Über 50 Stellungnahmen zum Cannabis-Gesetz, dem CanG, sind bereits auf der Seite des Bundes-Gesundheitsministerium veröffentlicht. Und das sind bei weitem nicht alle. Stellt sich die Frage, inwiefern Lobbyisten, Verbände und Unternehmen mit diesen Stellungnahmen das Gesetzgebungsverfahren beeinflussen können. Ein erster Indikator dürfte eine Kabinettssitzung kommende Woche sein. Am Mittwoch tagt das Kabinett, um den federführend vom Gesundheitsministerium ausgearbeiteten Referentenentwurf des CanG für Diskussion und Abstimmung im Bundestag anzupassen. Ein Gespräch mit Jürgen Neumeyer, Geschäftsführer des Branchenverbands Cannabiswirtschaft (BvCW) und langjähriger Politik-Experte.
Wenn man dem Schein glauben mag, taugt das Cannabis-Gesetzgebungsverfahren als Beispiel für einen Diskurs orientierten Prozess. In den sogenannten Hearings hatte der Bundesdrogenbeauftragte im letzten Sommer über 200 Expert:innen eingeladen, um deren Ansichten beim Einleiten eines neuen Cannabis-Zeitalters zu berücksichtigen. Wie diese Hearings am Ende das Gesetzgebungsverfahren beeinflusst haben? Schwer zu sagen. Klar ist aber, dass die komplizierte Cannabis-Regulierung auch für viele Politiker noch Neuland war oder noch immer ist. Informationsaustausch mit Fachleuten ist für die politischen Entscheider:innen daher unentbehrlich.

## ARBEITSAUFTRAG 1
Kopieren Sie aus den Datensätzen unverändert die Zeilen von der Zeile mit „SensitivityRecon data structure“ bis zur Zeile mit „# LangChain Documentation“, beide eingeschlossen.
Der Lesetext und die Datensätze sind voneinander unabhängiges Material.

## VORLIEGENDE DATENSÄTZE
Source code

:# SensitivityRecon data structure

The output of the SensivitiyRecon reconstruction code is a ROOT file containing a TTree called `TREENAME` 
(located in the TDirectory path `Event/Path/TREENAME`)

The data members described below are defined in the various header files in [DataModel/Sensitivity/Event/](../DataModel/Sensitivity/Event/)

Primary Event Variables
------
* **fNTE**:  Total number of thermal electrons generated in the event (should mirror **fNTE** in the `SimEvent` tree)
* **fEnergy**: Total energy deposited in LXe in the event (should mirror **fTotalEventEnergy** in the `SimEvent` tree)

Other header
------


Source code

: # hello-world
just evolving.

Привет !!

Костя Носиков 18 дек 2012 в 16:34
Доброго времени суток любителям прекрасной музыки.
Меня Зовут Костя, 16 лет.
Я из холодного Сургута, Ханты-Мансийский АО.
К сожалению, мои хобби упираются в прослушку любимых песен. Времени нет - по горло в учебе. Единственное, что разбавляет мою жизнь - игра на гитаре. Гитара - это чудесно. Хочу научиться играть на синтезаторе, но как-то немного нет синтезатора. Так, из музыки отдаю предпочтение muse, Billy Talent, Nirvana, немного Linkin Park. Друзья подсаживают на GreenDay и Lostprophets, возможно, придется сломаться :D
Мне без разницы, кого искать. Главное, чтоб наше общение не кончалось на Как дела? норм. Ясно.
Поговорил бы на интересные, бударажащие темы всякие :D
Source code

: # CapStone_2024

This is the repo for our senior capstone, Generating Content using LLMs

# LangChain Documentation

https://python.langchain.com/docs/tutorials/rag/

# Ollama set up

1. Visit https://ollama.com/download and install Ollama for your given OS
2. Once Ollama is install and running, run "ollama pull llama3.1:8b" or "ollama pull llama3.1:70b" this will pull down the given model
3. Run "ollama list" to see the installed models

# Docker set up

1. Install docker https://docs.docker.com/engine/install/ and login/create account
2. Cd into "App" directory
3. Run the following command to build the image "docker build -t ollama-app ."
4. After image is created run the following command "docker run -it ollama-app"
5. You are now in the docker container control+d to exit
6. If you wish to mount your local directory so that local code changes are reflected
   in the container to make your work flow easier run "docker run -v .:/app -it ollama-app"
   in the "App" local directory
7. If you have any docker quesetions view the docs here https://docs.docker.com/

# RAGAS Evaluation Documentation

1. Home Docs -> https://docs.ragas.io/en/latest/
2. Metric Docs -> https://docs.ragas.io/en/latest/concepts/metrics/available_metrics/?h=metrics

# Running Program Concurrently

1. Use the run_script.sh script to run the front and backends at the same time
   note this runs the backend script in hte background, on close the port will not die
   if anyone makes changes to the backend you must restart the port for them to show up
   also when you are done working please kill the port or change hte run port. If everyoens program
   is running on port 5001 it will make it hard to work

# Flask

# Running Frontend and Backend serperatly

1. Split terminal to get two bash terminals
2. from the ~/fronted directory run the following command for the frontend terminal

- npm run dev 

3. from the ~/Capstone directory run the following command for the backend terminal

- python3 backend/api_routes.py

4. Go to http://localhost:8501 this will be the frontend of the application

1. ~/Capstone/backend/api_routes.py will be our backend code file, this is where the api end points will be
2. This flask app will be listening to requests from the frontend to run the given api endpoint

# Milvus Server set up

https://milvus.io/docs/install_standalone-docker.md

## ARBEITSAUFTRAG 2
Ändern Sie im Lesetext die Passage von „Über 50 Stellungnahmen“ bis „und langjähriger Politik-Experte.“, indem Sie „Lobbyisten“ durch „Interessenvertreter“ ersetzen, und geben Sie die Passage danach vollständig wieder.

## LÖSUNG 1
:# SensitivityRecon data structure

The output of the SensivitiyRecon reconstruction code is a ROOT file containing a TTree called `TREENAME` 
(located in the TDirectory path `Event/Path/TREENAME`)

The data members described below are defined in the various header files in [DataModel/Sensitivity/Event/](../DataModel/Sensitivity/Event/)

Primary Event Variables
------
* **fNTE**:  Total number of thermal electrons generated in the event (should mirror **fNTE** in the `SimEvent` tree)
* **fEnergy**: Total energy deposited in LXe in the event (should mirror **fTotalEventEnergy** in the `SimEvent` tree)

Other header
------


Source code

: # hello-world
just evolving.

Привет !!

Костя Носиков 18 дек 2012 в 16:34
Доброго времени суток любителям прекрасной музыки.
Меня Зовут Костя, 16 лет.
Я из холодного Сургута, Ханты-Мансийский АО.
К сожалению, мои хобби упираются в прослушку любимых песен. Времени нет - по горло в учебе. Единственное, что разбавляет мою жизнь - игра на гитаре. Гитара - это чудесно. Хочу научиться играть на синтезаторе, но как-то немного нет синтезатора. Так, из музыки отдаю предпочтение muse, Billy Talent, Nirvana, немного Linkin Park. Друзья подсаживают на GreenDay и Lostprophets, возможно, придется сломаться :D
Мне без разницы, кого искать. Главное, чтоб наше общение не кончалось на Как дела? норм. Ясно.
Поговорил бы на интересные, бударажащие темы всякие :D
Source code

: # CapStone_2024

This is the repo for our senior capstone, Generating Content using LLMs

# LangChain Documentation

## LÖSUNG 2
Über 50 Stellungnahmen zum Cannabis-Gesetz, dem CanG, sind bereits auf der Seite des Bundes-Gesundheitsministerium veröffentlicht. Und das sind bei weitem nicht alle. Stellt sich die Frage, inwiefern Interessenvertreter, Verbände und Unternehmen mit diesen Stellungnahmen das Gesetzgebungsverfahren beeinflussen können. Ein erster Indikator dürfte eine Kabinettssitzung kommende Woche sein. Am Mittwoch tagt das Kabinett, um den federführend vom Gesundheitsministerium ausgearbeiteten Referentenentwurf des CanG für Diskussion und Abstimmung im Bundestag anzupassen. Ein Gespräch mit Jürgen Neumeyer, Geschäftsführer des Branchenverbands Cannabiswirtschaft (BvCW) und langjähriger Politik-Experte.